Well, more specifically, I sat down at a laptop for a table in a New Jersey suburban dining room, clicked on a few simple commands, then watched a truck from the backyard of a warehouse in Brighton, Colorado, drove to a parked trailer, nailed to it, they dragged about 150 feet to an empty dock, loaded and unloaded – all without human intervention. My debut as a warehouse manager was prepared by Outrider Technologies Inc., a Colorado startup that makes self-driving trucks. It’s an outrider another example automated and electric vehicles that are in use in agricultural and industrial premises, where they can perform dirty and dangerous jobs without encountering passengers or pedestrians.

“We’ve found that privately owned autonomous vehicles, low-speed apps like a distribution center, could have a big impact,” says Outrider CEO Andrew Smith, who founded the company in 2017 and secretly ran it under the name Azevtec until last year. Smith estimates that there are about 50,000 trucks in operation in the United States at any one time. Together, they travel millions of times a day, usually emitting carbon dioxide.

Annual truck sales in the U.S. are about 3,500 and growing, says Tim Denoyer, a senior analyst at ACT Research. Most run on diesel, but according to Denoyer’s estimates, 10% to 15% of sales this year will be electric. “The two-way spotter is one of the first drivers of electricity,” he says, “mainly because of the lack of fear in range and because the fuel efficiency of diesel spotters is terrible.”

Driving a backyard truck is a repetitive job that takes time to master and is usually not paid for as long as a long distance job. The traffic is big. In addition to towing trailers on busy pitches and placing them in tight spaces, drivers must get out of the cab for each tow to connect the pressurized air hose to the trailer to release the parking brake – a task the Outrider had to solve to automate.

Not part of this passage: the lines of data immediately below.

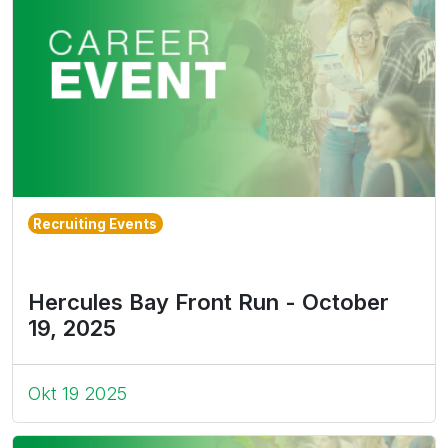
Recruiting Events
Hercules Bay Front Run - October
19, 2025
Okt 19 2025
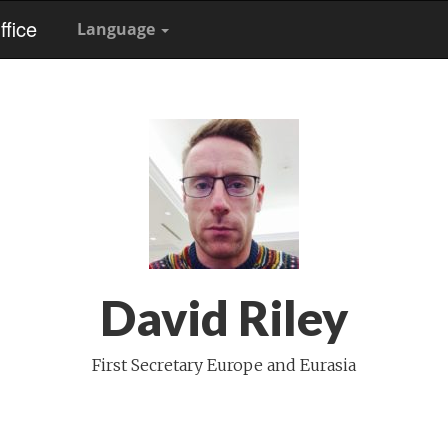
fice
Language
David Riley
First Secretary Europe and Eurasia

The startup buys electric backyard trucks from manufacturers such as the Orange EV and equips them with cameras, radars and lidar sensors to manage the self-driving software. Earlier this year, the company opened a 350,000-square-foot warehouse and yard in Brighton, north of Denver, to build and test its vehicles. For most of the day, a handful of AVs tow trailers up to and from 49 doors on site. Outrider has nine pilot customers testing its system, including trucks, shipping management software and a Golden-based help center.

For now, safety drivers sit behind the wheel of each truck with a large red button that allows them to turn off the robot and take power. The Outrider hopes to run out of drivers sometime in 2023.

Last week, when I was the first reporter to be allowed to test the system, the safety driver didn’t need his button. After a brief guide from Outrider’s vice president, Peter James, I was able to use the drop-down menu on the internet dashboard to instruct the tractor to lift the trailer from parking lot 38 and lower it to dock 15. A robotic arm on the back of the truck did the docking and uncoupling job air hoses. It lasted a total of ten minutes, slower than the average driver could have done, but without error. The speed will come later, James says. For now, the focus is on “precision and repeatability of moves” and makes the job easier so that a beginner like me can do it.